▶ _Aim of the task_:
Down to the last line, set down the material below exactly; skip the pictures.

▶ _Recorded information_:
----
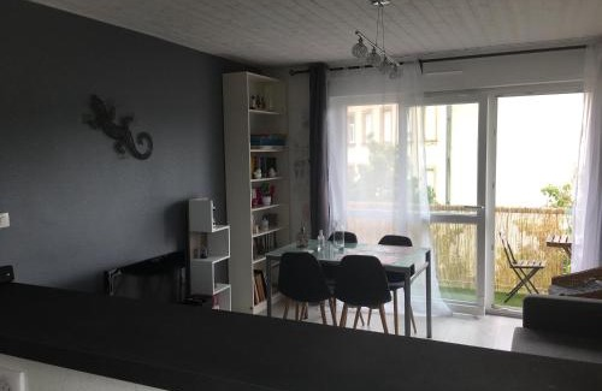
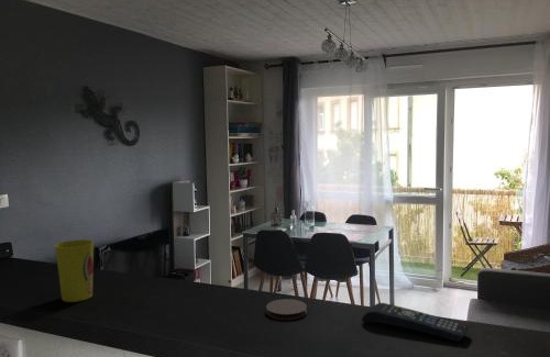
+ coaster [265,298,308,321]
+ remote control [361,302,470,343]
+ cup [54,238,95,303]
----
▶ _The answer_:
+ coaster [265,298,308,321]
+ remote control [361,302,470,343]
+ cup [54,238,95,303]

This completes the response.